Saturday, September 25, 2010

Trade Off #10: Plasticity vs Specialization

In college, I was constantly reading neuro lit extolling the virtues of neural plasticity, which is the ability of neurons to change based on feedback from the environment. Plasticity certainly has huge benefits. Specifically, plasticity allows for a better match between phenotype and environment across variable environments than a single, constant phenotype would.

But after a while, the idolatry of plasticity began to annoy me, in part because much of the lit discussed plasticity as if it had no downsides, which seems impossible. (If there really were no costs to plasticity, then evolution should have selected for it like woah).

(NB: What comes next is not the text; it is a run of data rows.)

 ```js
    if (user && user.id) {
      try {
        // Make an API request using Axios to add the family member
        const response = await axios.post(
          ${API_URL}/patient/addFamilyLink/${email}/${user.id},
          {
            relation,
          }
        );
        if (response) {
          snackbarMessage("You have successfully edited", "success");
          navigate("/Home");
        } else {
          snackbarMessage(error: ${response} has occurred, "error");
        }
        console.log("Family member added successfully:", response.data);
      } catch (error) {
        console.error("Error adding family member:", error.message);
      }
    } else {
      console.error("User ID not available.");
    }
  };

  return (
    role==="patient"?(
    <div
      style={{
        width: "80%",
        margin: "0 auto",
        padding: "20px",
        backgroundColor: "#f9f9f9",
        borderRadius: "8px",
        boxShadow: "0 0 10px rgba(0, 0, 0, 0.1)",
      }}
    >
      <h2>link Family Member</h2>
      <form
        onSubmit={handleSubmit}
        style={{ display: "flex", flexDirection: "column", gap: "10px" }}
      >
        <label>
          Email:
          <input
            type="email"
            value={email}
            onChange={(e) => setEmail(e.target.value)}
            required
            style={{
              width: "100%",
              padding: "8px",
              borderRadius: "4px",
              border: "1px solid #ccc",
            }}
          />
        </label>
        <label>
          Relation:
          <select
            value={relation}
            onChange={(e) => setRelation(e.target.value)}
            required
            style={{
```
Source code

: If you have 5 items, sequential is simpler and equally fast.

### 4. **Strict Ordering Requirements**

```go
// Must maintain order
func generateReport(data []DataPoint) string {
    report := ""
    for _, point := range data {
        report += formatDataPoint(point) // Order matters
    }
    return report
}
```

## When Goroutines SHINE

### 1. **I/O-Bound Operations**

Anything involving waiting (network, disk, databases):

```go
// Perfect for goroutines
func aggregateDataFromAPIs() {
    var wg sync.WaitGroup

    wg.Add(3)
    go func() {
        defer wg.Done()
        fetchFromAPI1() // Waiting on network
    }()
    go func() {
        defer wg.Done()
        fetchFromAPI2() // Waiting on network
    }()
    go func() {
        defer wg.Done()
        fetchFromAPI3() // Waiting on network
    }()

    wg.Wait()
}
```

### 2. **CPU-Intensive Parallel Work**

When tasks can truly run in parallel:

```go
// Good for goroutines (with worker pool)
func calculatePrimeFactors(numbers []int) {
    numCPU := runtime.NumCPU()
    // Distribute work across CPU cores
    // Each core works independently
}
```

The general downside seems to be that plasticity hinders specialization. That is, if a system has the ability to change easily (i.e. it has high plasticity), then it will tend to expend resources on a wide range of trait values, and will have fewer resources to focus on the most important and relevant traits. A few examples:
  • Synaptic pruning and other mechanisms for synaptic plasticity allow for learning and memory, but they are energetically costly. Indeed, one hypothesis holds that sleep is the price we have to pay for plasticity the previous day. (see here)
  • In an evolutionary framework, the major costs to more plasticity are 1) actually sensing the current environmental conditions, and 2) producing the actual trait in a less efficient way. Both of these divert resources from other tasks. (see here and here)
  • People with autism spectrum disorders often find it difficult to parse novel stimuli, but can sometimes concentrate for especially long periods of time on specific niches. So one might think of the autistic cognitive style as shifted towards the specialization side of this trade off. (see here)
Despite the many applications, the members of the committee and I are a bit wary about this trade off. First, its status depends largely on one's particular definitions of plasticity and specialization. Also, some think it might just be a specific case of trade off #3, switching costs vs change gains.

But given our current working definitions (plasticity = the ability, which is highly correlated with the tendency, for context-dependent change; specialization = funneling energy expenditures to a narrow purpose), and because it is sort of one level "meta" to switching costs vs change gains, we are granting this trade off its own place in the canon.

(Above photo taken by flickr user uncle beast. Plants are often studied w/r/t genetic plasticity because they can't simply pack up shop and move if the environment changes, like an animal or insect could.)